A group of tiny ribonucleic acid (RNA) molecules that should attack the virus when it tries to infect the body are diminished with age and chronic health problems, say two doctors at the Centre for Healthy Aging at Augusta University in the US.
They think this decrease helps to explain why older people and those with pre-existing medical conditions are vulnerable populations.
The Western Cape, which has had 110 (53%) of SA's 206 Covid-19 deaths, said on Tuesday that the most deaths occurred in the 51-60 age group, followed by 61-70, 41-50 and 71-80.
Writing in the journal Aging and Disease, Sadanand Fulzele and Carlos Isales said microRNAs are on the front line when viruses invade the body.
Age and some chronic medical conditions diminish the number of microRNAs, making it easier for coronavirus to replicate.
The researchers have identified what appear to be key microRNAs involved in responding to this virus.
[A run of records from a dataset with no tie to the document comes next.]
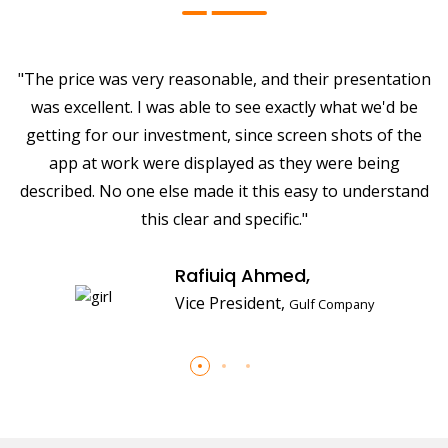
on
"The price was very reasonable, and their presentation
"
was excellent. I was able to see exactly what we'd be
e
getting for our investment, since screen shots of the
app at work were displayed as they were being
nd
described. No one else made it this easy to understand
d
this clear and specific."
Rafiuiq Ahmed,
Vice President,
Gulf Company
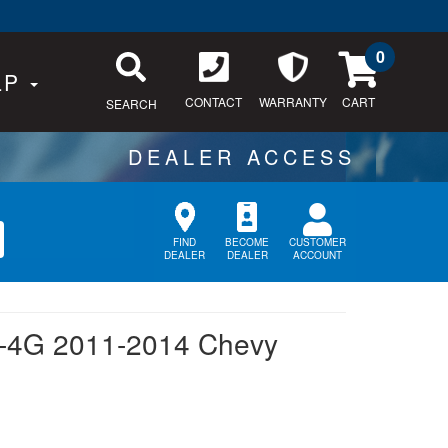
0
LP
CONTACT
WARRANTY
SEARCH
CUSTOMER
FIND
BECOME
ACCOUNT
DEALER
DEALER
-4G 2011-2014 Chevy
They now want to narrow them down to the most important, and find ways to replenish them.
In 29 samples of SARS-CoV-2 - the virus which causes Covid-19 - from 17 countries on five continents, they found 873 microRNAs that target the SARS-CoV-2 genome.
They were associated with more than 72 biological processes, and many are already known to become dysregulated and/or diminish with age and medical conditions such as diabetes and cardiovascular disease.
In studies worldwide, these comorbidities have been common in people who develop serious cases of Covid-19, and in four out of five fatalities.
Isales said the 29 samples contained identical microRNAs, which indicated the virus had a uniform presence internationally and that any effective treatments or vaccines should have a broad impact.
Cocktails of microRNAs, potentially administered through the nose, might help restore sufficient levels of the key virus fighters, the researchers said.
Another question was whether younger people who developed serious Covid-19 had insufficient numbers of some of the key protective microRNAs.